> What to work on:
Go line by line through the listing below and copy those that hold "Jean".

> Supplied material:
+ + +
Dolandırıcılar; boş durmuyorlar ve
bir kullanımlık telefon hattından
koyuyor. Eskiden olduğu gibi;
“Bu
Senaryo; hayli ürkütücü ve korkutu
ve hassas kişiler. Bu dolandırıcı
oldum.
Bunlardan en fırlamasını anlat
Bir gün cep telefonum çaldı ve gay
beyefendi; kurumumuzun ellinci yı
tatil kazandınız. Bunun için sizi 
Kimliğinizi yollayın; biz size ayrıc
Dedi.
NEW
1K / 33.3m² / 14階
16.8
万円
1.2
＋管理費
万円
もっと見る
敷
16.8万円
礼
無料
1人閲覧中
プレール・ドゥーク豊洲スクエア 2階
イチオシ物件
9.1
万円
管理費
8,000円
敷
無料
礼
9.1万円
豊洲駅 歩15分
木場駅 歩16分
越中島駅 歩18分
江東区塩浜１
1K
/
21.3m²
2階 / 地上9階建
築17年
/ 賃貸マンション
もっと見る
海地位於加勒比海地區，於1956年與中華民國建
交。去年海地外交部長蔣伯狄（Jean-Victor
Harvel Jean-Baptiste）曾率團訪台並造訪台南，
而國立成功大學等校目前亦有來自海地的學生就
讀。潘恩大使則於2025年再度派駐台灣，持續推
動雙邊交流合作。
+ + +
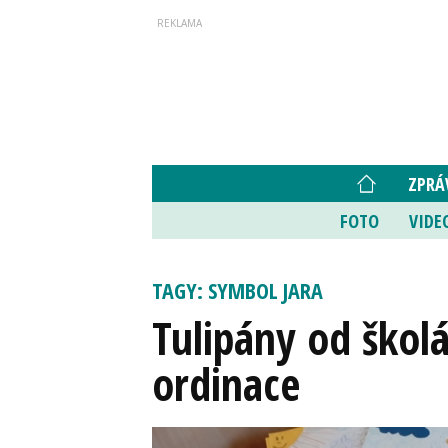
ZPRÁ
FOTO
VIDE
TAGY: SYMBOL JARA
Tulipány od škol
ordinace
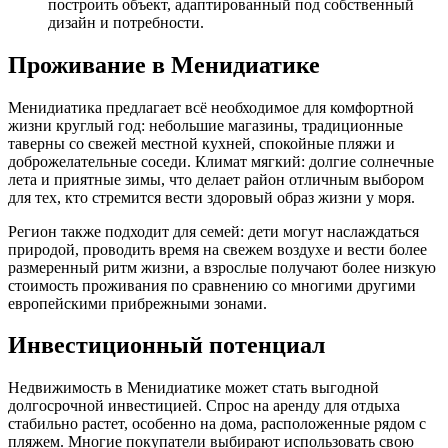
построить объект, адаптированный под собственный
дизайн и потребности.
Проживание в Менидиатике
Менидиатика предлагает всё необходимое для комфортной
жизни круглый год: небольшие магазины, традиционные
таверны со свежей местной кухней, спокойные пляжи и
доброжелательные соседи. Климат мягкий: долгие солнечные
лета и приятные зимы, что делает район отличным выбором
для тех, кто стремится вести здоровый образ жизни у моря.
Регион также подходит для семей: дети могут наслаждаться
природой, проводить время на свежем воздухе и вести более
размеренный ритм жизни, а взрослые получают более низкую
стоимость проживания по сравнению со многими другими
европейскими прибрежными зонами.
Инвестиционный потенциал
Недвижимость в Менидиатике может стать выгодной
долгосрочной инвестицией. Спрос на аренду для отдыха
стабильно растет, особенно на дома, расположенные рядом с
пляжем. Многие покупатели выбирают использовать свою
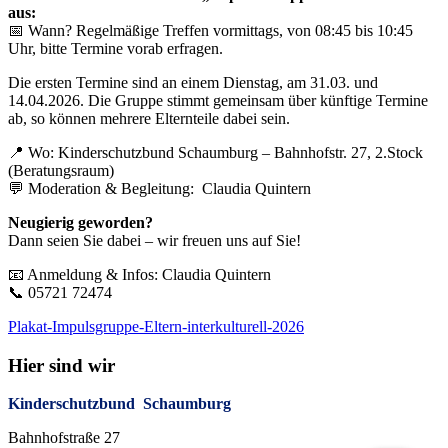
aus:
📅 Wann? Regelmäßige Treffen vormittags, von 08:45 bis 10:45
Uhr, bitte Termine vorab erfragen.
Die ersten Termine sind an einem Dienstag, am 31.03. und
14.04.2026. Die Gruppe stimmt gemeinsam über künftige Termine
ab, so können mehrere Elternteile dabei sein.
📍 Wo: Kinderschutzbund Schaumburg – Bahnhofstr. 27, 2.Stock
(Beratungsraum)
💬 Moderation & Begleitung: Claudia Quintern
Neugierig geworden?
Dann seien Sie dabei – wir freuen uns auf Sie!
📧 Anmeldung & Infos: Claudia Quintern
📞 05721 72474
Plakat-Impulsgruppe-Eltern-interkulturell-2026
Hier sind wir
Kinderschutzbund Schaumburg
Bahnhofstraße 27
+ + +
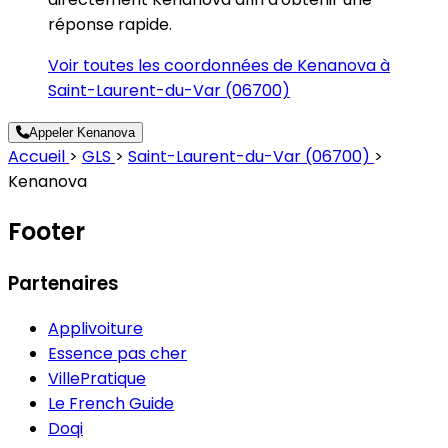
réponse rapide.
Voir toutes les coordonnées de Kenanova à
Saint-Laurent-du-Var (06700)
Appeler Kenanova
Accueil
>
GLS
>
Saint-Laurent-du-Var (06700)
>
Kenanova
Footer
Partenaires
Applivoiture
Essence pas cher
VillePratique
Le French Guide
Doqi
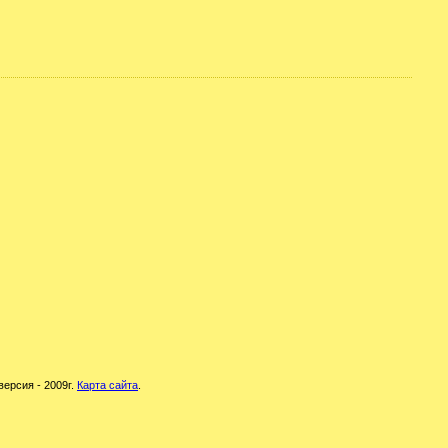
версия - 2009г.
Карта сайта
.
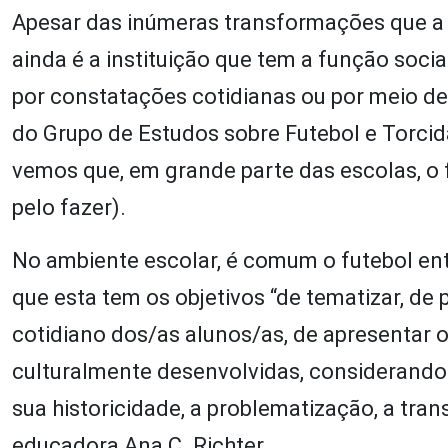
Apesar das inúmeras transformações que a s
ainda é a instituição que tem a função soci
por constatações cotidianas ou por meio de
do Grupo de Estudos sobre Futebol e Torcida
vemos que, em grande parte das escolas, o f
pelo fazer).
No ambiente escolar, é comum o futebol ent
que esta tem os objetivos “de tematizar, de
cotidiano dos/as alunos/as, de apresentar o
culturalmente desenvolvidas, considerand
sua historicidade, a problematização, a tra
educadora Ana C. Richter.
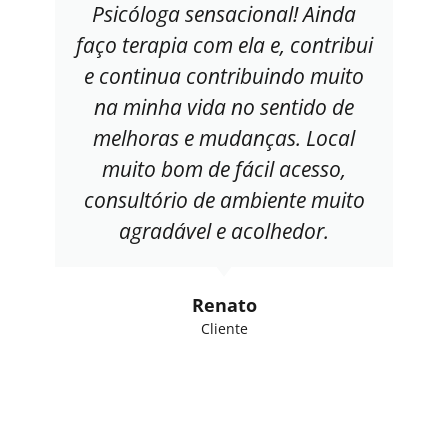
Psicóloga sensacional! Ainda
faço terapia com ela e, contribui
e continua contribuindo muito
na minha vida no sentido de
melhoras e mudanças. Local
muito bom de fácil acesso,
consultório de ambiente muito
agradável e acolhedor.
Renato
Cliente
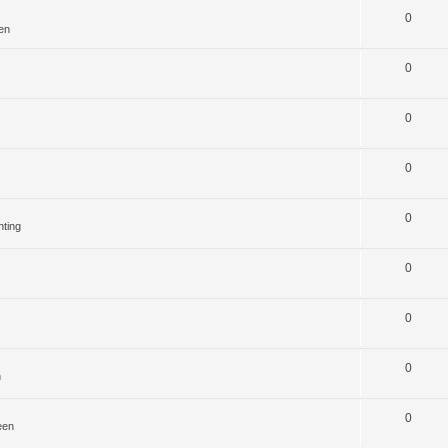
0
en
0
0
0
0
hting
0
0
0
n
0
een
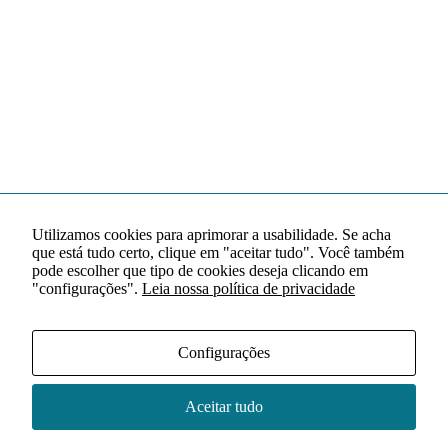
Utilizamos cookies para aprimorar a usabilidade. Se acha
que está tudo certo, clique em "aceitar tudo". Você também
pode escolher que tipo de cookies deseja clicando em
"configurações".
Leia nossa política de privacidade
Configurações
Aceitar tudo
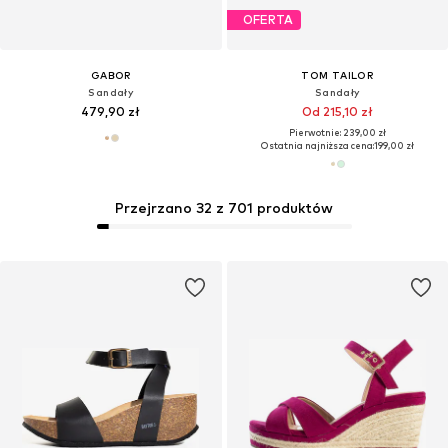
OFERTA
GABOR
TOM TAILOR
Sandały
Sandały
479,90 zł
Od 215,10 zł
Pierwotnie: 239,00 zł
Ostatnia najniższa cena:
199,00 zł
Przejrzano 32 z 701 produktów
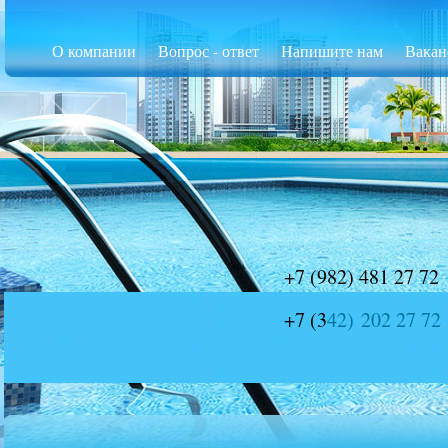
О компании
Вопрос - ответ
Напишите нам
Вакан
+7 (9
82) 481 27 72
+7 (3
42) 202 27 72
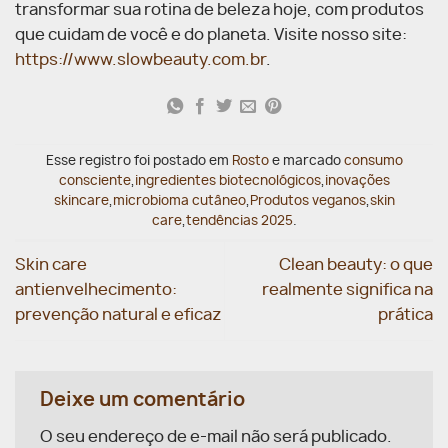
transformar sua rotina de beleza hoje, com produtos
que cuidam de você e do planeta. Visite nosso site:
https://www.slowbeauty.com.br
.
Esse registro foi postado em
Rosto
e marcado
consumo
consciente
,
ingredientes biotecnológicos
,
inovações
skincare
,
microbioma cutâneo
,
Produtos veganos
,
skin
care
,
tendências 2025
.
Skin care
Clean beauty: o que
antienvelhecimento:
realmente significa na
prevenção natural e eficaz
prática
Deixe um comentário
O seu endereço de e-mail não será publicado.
+ + +
> Task response:
交。去年海地外交部長蔣伯狄（Jean-Victor
Harvel Jean-Baptiste）曾率團訪台並造訪台南，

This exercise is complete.